### DIRECTIONS FOR THIS TASK
Copy out each line below in which the string "Facharzt" appears.

(Page-level text extractions)
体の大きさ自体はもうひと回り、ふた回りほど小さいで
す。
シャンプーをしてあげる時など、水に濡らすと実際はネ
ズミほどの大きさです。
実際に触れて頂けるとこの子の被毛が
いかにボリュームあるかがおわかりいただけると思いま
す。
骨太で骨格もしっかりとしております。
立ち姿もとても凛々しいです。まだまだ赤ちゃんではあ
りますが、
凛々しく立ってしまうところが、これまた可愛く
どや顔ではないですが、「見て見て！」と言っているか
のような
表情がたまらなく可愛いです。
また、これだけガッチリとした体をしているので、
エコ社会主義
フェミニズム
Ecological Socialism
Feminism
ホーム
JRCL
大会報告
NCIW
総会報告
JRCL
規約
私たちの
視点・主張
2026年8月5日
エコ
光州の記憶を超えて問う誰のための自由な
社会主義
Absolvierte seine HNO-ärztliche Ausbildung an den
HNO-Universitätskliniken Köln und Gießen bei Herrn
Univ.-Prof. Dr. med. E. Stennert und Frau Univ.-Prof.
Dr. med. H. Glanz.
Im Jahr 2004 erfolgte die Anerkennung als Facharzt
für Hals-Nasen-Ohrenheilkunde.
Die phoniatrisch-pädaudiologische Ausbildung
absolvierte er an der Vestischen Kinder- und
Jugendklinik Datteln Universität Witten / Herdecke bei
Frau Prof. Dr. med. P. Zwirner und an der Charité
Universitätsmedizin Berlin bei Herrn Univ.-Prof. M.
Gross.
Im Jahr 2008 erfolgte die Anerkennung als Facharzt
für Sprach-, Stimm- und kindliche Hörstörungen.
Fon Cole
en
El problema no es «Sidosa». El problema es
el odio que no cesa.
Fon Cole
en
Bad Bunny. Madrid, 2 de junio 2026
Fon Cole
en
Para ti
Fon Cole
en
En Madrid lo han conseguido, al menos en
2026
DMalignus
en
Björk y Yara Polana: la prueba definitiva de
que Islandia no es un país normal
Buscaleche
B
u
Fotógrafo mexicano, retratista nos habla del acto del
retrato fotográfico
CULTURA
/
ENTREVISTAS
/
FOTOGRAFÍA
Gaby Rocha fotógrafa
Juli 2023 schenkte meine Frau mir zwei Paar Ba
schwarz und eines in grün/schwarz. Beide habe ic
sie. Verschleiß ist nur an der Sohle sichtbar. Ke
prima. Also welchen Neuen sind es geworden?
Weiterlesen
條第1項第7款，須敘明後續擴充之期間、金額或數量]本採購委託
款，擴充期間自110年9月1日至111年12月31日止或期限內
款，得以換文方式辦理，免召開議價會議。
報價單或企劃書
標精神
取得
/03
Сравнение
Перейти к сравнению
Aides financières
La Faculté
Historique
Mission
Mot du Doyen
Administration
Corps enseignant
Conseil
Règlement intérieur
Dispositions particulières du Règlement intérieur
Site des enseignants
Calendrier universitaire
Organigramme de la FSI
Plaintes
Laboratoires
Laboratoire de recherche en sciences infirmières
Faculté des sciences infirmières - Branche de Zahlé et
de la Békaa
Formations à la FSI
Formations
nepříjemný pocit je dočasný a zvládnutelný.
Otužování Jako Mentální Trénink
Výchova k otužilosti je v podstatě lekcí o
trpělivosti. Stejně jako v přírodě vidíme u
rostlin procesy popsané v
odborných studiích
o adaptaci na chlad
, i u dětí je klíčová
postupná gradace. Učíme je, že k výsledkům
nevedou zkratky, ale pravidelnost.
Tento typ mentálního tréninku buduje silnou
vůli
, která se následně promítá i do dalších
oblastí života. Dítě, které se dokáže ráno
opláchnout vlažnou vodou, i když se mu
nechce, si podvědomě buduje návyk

### RESPONSE
Im Jahr 2004 erfolgte die Anerkennung als Facharzt
Im Jahr 2008 erfolgte die Anerkennung als Facharzt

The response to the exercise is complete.